Bondi victim saluted as brother lashes gun laws critics
Alex Mitchell |
A former police officer, beloved rugby clubman and devoted husband gunned down in the Bondi massacre has been farewelled.
Peter “Marzo” Meagher, who died aged 61, was working as a freelance photographer covering the Chanukah by the Sea event on December 14 when he was shot at the ill-fated community gathering.
Hundreds of mourners including senior political figures packed Sydney’s St Mary’s Cathedral on Wednesday for his funeral, where family and friends remembered the many facets of his life.
In a powerful eulogy, brother David Meagher took aim at critics of gun reform in the wake of the terrorist attack and called for even tighter restrictions.
NSW parliament passed a tranche of new gun laws in December, among them a cap that means an individual can have no more than four firearms.
Naveed Akram and father Sajid Akram had six guns between them when they killed 15 people in the terrorist attack.
“What can you do with six guns that you can’t do with four?” Mr Meagher asked.
“Gun reform alone will not solve hatred or extremism, but an anti-Semite without a gun is just a hate-filled person. An anti-Semite with a gun is a killer.”

Mr Meagher also questioned why some – including former prime minister John Howard and former treasurer Josh Frydenberg – have dismissed suggestions of a gun problem and said Australia was only battling an anti-Semitism scourge.
“Why can’t it be two things at once?” he said.
“Just as we must ask why the killers did what they did, surely, we must also ask how they were able to.”
A large political contingent of attendees included Prime Minister Anthony Albanese, Opposition Leader Sussan Ley and NSW Premier Chris Minns amid a concerted campaign pushing for a Commonwealth royal commission.

The cathedral was packed with police, as former comrades remembered Mr Meagher’s 35 years in the force where he rose to the rank of detective sergeant.
He received three Commissioner’s Commendations including for his work investigating the 2014 Lindt Cafe siege.
“Peter always put up his hand for work, never played scared. He was never afraid to step in and arrest a criminal,” former NSW Assistant Commissioner Michael Fitzgerald said.
Officers formed a police guard to farewell Mr Meagher at the end of the funeral.
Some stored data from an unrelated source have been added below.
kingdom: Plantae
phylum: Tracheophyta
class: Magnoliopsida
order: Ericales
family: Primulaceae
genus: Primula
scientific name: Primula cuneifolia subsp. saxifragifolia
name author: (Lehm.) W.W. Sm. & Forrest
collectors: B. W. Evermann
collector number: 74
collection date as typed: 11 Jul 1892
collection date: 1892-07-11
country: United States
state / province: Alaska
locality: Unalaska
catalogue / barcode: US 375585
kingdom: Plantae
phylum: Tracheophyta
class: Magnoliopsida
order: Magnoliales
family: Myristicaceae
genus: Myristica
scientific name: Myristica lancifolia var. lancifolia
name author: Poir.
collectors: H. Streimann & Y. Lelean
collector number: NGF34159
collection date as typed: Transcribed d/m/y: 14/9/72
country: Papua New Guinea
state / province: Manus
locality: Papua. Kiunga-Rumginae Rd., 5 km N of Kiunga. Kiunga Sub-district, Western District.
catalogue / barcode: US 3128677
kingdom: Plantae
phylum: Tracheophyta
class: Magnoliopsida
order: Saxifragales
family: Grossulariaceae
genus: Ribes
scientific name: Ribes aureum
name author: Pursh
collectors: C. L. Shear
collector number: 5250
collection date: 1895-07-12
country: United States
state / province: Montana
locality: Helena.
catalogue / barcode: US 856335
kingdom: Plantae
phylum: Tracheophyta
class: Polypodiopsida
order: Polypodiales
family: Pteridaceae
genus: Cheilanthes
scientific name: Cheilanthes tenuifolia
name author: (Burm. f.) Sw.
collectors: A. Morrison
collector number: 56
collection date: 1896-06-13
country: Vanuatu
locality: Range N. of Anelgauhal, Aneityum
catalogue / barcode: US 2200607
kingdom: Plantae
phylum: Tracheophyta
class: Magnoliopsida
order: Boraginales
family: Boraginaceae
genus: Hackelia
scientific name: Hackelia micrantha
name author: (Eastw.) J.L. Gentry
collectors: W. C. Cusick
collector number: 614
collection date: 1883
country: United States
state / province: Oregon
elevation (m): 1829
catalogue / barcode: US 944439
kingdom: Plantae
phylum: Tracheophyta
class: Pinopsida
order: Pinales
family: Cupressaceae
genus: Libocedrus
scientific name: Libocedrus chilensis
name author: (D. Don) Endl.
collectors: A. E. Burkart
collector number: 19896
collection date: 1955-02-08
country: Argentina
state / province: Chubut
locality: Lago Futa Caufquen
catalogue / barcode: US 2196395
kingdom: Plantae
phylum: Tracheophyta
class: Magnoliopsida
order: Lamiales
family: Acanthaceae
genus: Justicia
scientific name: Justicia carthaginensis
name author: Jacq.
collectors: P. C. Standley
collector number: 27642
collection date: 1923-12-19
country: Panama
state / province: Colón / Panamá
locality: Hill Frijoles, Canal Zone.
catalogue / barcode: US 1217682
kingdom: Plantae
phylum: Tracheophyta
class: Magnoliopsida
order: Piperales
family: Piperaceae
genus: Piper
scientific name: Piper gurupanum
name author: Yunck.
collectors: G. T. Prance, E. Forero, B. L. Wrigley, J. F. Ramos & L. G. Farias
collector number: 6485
He was also remembered as a legendary figure with decades of service to the Randwick Rugby Club, where he was a player, long-time referee and team manager.
Former Wallaby Morgan Turinui apologised to Mr Meagher’s family the club had not made him a life member before his death.
“Our only defence is we assumed we had many more years of Marzo’s quiet but inexhaustible energy,” he said.
“The most generous man I’ve even known still had more to give.”

Many players and other Randwick club figures were also in attendance.
Accused mass killer Akram, 24, faces 59 charges over the shootings including 15 counts of murder.
He was shot by police at the scene and spent days in a coma before being charged and later transferred to Goulburn supermax prison on Monday.
His 50-year-old father was shot dead by police.